Saturday, October 20, 2012

Special Feature - Ray Santos

‘Le Amore Es Un Cane Che Viene Del Inferno’

She said I reminded her of Bukowski
I took that as a compliment
But later on I thought about it
She might have just meant I looked old
And jaded
Rough around the edges
Worn down and down and out
I took it as a compliment anyway

Maybe it was because we had just had sex
And were laying in bed naked
And she read me “Love is a Dog From Hell”
in Italian while we lay there
It sounded even better in her language
In that sweet voice of hers like music
She said she liked sex at night and in the morning
At night to help her sleep
In the morning to start her day off right


She bought the book by Bukowski
after a bad break up
And she was mad with love
She was looking for something to help her cope
When she saw the title she knew that was the book
It was in Italian with the English translations side by side
So she taught herself English by reading Bukowski
If you really want to learn a language, she said
You have to first learn the curse words.

She loves chaos
She told me, it draws her
Like a moth to the flame
So naturally this is her city

I always attract the mad ones
I told her as she laughed
And fell asleep in my arms
in that hot sweaty night



In the old historic part of town
most of the flats have no AC
so you have to leave the windows open at night
So in Naples, when you fuck, the whole block fucks with you.

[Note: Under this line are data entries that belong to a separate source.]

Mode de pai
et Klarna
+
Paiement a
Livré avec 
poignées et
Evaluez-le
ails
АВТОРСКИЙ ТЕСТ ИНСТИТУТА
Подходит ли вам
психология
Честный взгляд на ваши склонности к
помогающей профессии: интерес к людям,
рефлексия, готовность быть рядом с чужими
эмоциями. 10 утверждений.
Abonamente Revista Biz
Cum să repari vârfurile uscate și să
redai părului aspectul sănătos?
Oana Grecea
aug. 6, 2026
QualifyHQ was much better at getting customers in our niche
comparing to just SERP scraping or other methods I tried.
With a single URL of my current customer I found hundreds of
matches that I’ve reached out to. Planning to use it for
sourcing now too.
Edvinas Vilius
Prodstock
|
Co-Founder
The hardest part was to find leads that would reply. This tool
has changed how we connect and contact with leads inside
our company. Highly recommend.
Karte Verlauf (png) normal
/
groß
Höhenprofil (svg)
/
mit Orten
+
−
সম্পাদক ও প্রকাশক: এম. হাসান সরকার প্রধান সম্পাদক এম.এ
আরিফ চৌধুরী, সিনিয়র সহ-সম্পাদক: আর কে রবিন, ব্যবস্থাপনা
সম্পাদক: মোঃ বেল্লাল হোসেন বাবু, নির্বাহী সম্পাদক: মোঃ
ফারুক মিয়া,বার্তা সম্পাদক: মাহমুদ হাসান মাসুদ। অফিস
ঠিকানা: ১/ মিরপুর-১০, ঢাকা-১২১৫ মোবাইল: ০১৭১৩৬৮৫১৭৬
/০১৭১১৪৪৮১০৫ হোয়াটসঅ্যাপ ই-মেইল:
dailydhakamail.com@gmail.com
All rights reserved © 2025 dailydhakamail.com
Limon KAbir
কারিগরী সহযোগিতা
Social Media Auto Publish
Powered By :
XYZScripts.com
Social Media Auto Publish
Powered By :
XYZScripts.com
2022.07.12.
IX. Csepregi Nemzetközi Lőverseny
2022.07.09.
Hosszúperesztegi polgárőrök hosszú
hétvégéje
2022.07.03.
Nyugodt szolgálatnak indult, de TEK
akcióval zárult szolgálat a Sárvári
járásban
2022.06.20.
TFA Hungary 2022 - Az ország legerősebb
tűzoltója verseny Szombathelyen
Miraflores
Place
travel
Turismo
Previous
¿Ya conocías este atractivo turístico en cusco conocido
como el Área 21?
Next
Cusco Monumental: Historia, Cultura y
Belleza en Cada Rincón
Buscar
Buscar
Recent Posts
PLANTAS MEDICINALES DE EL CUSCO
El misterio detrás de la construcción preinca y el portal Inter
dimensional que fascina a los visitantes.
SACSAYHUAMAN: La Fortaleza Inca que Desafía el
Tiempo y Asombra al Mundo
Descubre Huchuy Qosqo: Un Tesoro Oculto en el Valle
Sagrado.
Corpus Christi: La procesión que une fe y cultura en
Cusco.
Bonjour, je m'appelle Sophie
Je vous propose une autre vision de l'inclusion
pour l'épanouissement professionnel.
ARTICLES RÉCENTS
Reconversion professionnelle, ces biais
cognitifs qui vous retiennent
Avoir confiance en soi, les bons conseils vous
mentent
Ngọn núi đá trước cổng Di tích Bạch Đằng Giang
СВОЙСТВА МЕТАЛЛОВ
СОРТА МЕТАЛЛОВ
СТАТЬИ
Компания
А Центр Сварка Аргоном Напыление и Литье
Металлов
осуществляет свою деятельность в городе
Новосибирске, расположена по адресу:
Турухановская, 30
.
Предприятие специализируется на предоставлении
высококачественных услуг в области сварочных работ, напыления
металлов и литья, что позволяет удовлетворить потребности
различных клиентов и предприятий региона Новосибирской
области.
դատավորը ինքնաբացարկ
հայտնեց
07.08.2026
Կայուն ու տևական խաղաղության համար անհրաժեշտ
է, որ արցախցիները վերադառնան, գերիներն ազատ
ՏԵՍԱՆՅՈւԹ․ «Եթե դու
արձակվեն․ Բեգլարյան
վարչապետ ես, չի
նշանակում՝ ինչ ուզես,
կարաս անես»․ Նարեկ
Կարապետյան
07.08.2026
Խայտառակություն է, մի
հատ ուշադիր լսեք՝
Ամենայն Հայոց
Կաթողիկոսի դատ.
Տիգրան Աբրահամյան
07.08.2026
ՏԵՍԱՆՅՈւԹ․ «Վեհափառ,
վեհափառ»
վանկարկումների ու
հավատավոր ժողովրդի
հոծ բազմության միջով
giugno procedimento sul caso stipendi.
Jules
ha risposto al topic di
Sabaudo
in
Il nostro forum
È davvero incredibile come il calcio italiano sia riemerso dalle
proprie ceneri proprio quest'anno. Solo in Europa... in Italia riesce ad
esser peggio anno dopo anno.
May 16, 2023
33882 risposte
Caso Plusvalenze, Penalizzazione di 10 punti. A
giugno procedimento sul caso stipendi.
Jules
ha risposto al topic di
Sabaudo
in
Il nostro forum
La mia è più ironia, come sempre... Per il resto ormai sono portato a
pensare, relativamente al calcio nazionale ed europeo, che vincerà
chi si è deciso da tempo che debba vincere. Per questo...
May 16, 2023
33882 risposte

We had pizza and drank Belgian beer
We held hands
I put my arm around her
We kissed in public
In front of all those Italians
And sun burnt tourists
In front of the facades of churches and palaces
Hundreds of feet high
Hundreds of years old
Facades that saw kings crowned
and later sent to the guillotine
without ever flinching
or giving a rat’s ass either way
and neither did we



Our love could be eternal
can withstand anything
just like those buildings
we thought as we went back to her flat
and fucked one last time

I felt like I could stay there forever
With her in those sweaty sheets
In her city and its dirty streets
But it was time to move on
so I caught the first train
out of town the next morning
and just let it be.







Ray Santos is a man of few words. Usually about 2000 to 3000 to be exact. He is currently working on two short story collections about his hometown of Hialeah, Florida and his travels in Europe. His poems and short stories have appeared in such distinguished online publications as Hobo Pancakes and EWR Short Stories.